Not even the squire’s sons equaled him in any respect, and the teacher of the village school gave him special lessons. Perhaps the lady had noticed the way he spoke. The teacher was proud of Martin’s abilities, and he tried to please her by not using the Yorkshire dialect.

“Ah, I see,” said the baroness quietly. “His history is quite romantic. But what will he become when he grows up – a farmer, like his adopted father?”

“John thinks te mak’ him a minister,” said Mrs. Bolland with genial pride.

“A minister! Do you mean a preacher, a Nonconformist person?”

“Why, yes, ma’am. John wouldn’t hear of his bein’ a parson.”

“Grand Dieu! Quelle bêtise! I beg your pardon. Of course, you will do what is best for him… Well, ma belle, have you enjoyed your little walk?”

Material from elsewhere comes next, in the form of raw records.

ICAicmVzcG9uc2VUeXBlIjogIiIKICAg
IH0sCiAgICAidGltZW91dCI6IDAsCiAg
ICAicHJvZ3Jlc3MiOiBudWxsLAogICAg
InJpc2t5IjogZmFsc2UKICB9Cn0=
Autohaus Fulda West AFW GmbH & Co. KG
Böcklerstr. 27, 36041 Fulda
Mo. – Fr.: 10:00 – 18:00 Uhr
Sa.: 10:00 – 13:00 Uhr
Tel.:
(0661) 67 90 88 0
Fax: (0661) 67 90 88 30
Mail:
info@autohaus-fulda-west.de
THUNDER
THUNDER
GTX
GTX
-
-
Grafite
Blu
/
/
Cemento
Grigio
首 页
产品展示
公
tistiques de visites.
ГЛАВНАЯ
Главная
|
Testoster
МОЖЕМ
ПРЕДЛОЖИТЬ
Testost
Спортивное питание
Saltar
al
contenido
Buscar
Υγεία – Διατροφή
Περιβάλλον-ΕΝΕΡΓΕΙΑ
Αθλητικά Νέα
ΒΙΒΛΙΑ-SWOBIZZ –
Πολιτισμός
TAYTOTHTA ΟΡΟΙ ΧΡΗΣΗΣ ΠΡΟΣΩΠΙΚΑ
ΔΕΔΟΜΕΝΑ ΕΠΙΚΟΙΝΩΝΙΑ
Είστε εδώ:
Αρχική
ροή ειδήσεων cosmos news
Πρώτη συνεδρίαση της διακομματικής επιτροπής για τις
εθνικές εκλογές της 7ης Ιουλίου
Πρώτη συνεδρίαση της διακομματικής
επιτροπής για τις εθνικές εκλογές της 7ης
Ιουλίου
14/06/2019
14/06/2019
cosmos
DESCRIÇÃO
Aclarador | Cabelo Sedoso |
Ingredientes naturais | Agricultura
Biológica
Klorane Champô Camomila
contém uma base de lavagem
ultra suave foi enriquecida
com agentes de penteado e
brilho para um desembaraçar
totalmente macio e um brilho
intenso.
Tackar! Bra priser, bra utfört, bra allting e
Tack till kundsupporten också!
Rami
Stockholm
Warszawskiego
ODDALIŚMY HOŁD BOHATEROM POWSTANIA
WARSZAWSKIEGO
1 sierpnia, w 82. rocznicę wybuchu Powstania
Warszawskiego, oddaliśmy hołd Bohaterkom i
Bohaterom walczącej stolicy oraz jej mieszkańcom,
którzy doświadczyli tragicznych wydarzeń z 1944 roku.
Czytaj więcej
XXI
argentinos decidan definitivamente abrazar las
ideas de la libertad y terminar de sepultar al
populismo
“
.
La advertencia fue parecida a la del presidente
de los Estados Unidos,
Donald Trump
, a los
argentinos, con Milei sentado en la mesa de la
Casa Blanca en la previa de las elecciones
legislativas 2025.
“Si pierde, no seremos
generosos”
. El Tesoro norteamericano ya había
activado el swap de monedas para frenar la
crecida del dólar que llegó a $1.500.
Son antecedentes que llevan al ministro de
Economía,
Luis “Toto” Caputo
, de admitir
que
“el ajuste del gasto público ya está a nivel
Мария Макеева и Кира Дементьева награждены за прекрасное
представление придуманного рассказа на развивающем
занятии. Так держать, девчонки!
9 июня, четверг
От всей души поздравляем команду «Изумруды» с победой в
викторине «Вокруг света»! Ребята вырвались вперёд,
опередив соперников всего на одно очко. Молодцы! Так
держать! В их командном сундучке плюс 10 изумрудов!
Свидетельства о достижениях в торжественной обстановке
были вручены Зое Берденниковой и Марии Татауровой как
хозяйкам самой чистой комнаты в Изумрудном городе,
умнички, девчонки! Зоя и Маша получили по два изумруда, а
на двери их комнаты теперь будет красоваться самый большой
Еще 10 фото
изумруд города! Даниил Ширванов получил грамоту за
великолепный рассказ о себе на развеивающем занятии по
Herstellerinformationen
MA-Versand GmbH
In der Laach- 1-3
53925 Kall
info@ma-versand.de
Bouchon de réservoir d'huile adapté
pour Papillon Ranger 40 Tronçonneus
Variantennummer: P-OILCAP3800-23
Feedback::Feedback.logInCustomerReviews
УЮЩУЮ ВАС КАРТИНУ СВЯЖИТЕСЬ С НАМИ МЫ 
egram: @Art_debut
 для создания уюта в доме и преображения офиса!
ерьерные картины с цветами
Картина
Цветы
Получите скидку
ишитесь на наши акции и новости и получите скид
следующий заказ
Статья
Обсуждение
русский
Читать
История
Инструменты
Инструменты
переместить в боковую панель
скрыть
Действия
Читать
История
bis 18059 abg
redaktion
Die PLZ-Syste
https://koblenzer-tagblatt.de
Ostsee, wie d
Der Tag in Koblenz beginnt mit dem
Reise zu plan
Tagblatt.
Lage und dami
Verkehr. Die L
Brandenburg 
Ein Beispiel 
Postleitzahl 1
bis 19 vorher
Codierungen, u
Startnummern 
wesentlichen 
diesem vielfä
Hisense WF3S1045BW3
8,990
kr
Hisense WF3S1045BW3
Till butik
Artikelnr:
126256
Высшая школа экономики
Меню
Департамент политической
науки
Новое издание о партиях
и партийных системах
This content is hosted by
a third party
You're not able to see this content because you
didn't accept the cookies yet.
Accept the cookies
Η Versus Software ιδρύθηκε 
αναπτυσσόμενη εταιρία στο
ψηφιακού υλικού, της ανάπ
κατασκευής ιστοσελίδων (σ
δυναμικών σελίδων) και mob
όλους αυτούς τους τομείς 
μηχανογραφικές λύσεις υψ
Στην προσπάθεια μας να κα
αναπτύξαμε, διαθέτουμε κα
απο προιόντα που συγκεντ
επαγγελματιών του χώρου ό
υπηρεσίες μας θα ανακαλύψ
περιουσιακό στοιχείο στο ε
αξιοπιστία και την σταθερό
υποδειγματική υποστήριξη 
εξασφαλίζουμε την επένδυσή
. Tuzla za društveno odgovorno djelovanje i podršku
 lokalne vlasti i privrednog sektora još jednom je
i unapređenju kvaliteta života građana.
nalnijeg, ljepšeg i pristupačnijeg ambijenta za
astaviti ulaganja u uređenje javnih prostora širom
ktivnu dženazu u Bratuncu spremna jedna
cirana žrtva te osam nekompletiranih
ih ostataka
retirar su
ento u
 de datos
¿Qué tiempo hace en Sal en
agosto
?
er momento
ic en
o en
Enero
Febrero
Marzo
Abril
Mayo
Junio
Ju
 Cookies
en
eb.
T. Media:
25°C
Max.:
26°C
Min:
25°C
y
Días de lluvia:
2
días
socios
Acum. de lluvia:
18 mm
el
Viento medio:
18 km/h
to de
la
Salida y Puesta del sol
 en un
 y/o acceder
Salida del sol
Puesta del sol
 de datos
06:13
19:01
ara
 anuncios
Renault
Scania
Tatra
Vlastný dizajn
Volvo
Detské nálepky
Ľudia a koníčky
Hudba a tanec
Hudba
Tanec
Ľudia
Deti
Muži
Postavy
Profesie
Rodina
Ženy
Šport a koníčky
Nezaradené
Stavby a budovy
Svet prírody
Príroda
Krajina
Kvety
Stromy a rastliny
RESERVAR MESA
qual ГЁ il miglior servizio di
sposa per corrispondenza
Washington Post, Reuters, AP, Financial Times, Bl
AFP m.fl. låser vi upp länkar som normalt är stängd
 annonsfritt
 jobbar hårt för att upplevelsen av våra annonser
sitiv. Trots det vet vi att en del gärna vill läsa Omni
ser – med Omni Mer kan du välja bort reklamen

“Oh, so much, mamma. The miller has such lovely pigs, so fat, so tight that you can’t pinch them. And there’s a beautiful dog, with four puppy dogs. I’m so glad we came here. J’en suis bien aise.”

“She’s a queer little girl,” said Mrs. Bolland, as Martin and she watched the party walking back to The Elms. “I couldn’t tell half what she said.”

“No, mother,” he replied. “She goes off into French without thinking, and her mother’s a German baroness, who married an English officer. The nurse doesn’t speak any English. I wish I knew French and German. French, at any rate.”